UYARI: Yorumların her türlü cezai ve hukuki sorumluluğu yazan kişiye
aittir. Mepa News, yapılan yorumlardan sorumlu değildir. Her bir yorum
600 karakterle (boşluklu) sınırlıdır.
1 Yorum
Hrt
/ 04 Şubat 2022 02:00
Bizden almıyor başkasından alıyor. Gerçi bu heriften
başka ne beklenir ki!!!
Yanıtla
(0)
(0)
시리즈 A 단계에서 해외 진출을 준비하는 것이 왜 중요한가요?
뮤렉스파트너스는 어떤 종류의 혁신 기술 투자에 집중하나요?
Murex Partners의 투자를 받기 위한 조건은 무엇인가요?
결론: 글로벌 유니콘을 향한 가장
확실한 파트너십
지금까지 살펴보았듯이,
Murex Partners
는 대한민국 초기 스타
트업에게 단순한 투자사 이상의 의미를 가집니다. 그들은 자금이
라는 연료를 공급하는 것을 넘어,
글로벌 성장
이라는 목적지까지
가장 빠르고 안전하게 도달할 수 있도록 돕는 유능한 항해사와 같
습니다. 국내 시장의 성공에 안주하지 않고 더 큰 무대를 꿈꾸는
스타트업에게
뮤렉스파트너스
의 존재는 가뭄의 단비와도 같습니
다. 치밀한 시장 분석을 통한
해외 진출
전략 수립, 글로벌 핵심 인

___

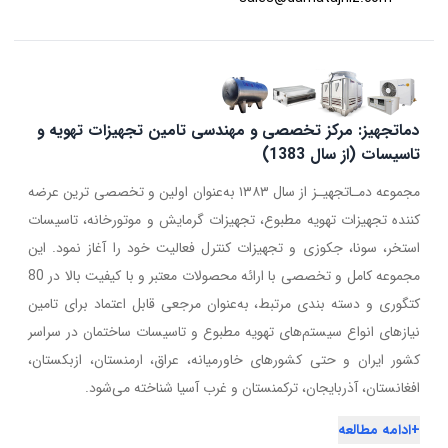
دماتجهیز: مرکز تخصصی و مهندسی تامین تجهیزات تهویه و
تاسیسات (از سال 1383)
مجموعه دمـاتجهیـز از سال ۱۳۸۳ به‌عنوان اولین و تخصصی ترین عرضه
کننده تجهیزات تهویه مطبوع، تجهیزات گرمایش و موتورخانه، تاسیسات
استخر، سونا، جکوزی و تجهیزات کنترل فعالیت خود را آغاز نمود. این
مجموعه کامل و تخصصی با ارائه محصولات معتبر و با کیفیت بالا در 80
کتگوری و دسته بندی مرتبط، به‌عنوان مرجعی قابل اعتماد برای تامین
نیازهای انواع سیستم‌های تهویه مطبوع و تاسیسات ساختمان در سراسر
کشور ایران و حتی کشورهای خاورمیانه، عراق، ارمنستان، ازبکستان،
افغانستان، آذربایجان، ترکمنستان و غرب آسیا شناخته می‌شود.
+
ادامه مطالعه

___

-- What is needed --
The lines to return are those in the material above that hold "تامین".

-- Reply --
دماتجهیز: مرکز تخصصی و مهندسی تامین تجهیزات تهویه و
کتگوری و دسته بندی مرتبط، به‌عنوان مرجعی قابل اعتماد برای تامین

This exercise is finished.